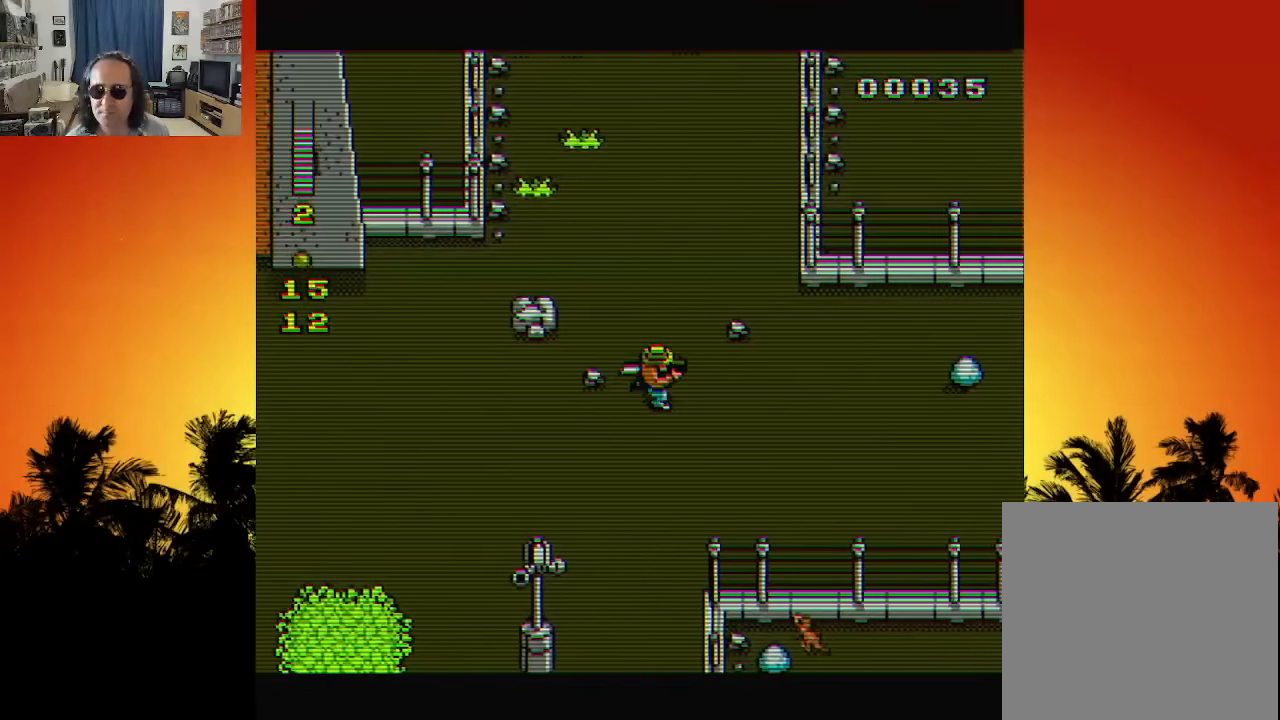
{"buttons": ["DPAD_DOWN", "DPAD_LEFT"], "left_stick": "center", "right_stick": "center", "events": [[16, "DPAD_UP", "down"], [166, "DPAD_DOWN", "down"], [166, "DPAD_UP", "up"], [233, "DPAD_RIGHT", "up"], [300, "DPAD_LEFT", "down"]]}
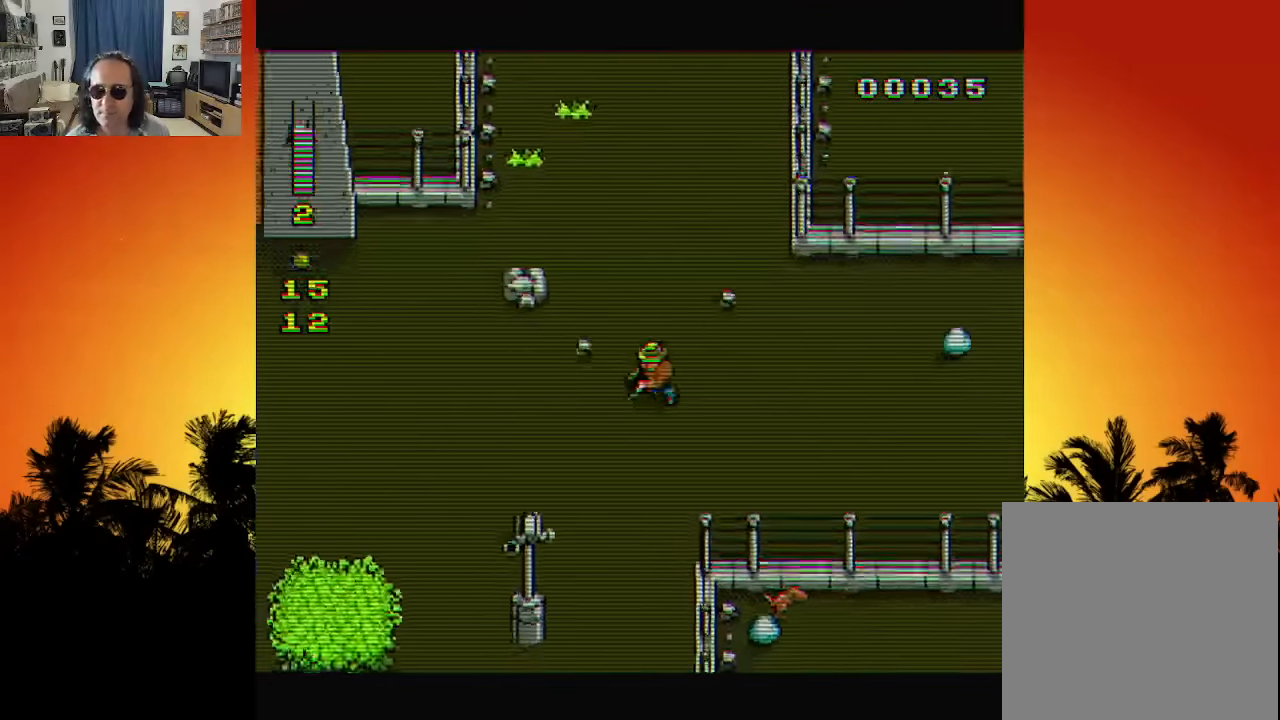
{"buttons": ["DPAD_LEFT"], "left_stick": "center", "right_stick": "center", "events": [[50, "DPAD_DOWN", "up"]]}
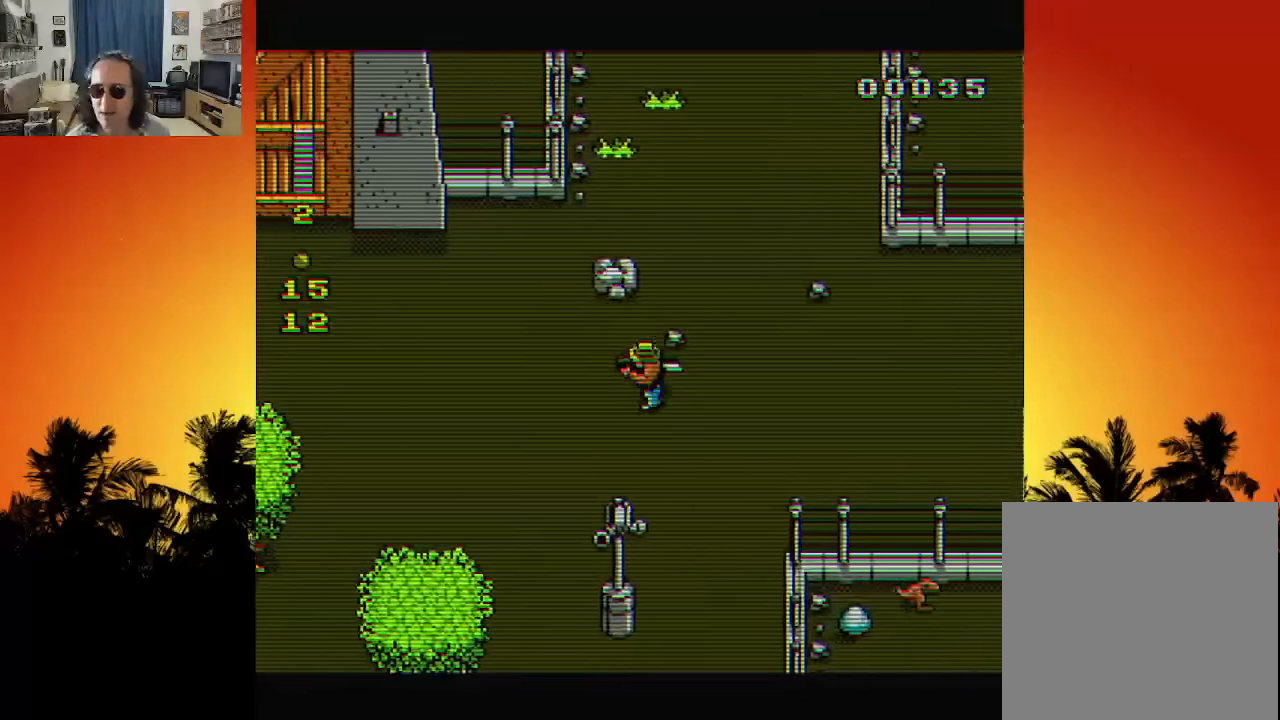
{"buttons": ["DPAD_UP", "DPAD_RIGHT"], "left_stick": "center", "right_stick": "center", "events": [[283, "DPAD_UP", "down"], [450, "DPAD_LEFT", "up"], [483, "DPAD_RIGHT", "down"]]}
----------------------------------------
■ PROBLEM DETAILS
An exact copy of every line above, minus the pictures, is the required output.

■ RESPONSE AREA
{"buttons": ["DPAD_DOWN", "DPAD_LEFT"], "left_stick": "center", "right_stick": "center", "events": [[16, "DPAD_UP", "down"], [166, "DPAD_DOWN", "down"], [166, "DPAD_UP", "up"], [233, "DPAD_RIGHT", "up"], [300, "DPAD_LEFT", "down"]]}
{"buttons": ["DPAD_LEFT"], "left_stick": "center", "right_stick": "center", "events": [[50, "DPAD_DOWN", "up"]]}
{"buttons": ["DPAD_UP", "DPAD_RIGHT"], "left_stick": "center", "right_stick": "center", "events": [[283, "DPAD_UP", "down"], [450, "DPAD_LEFT", "up"], [483, "DPAD_RIGHT", "down"]]}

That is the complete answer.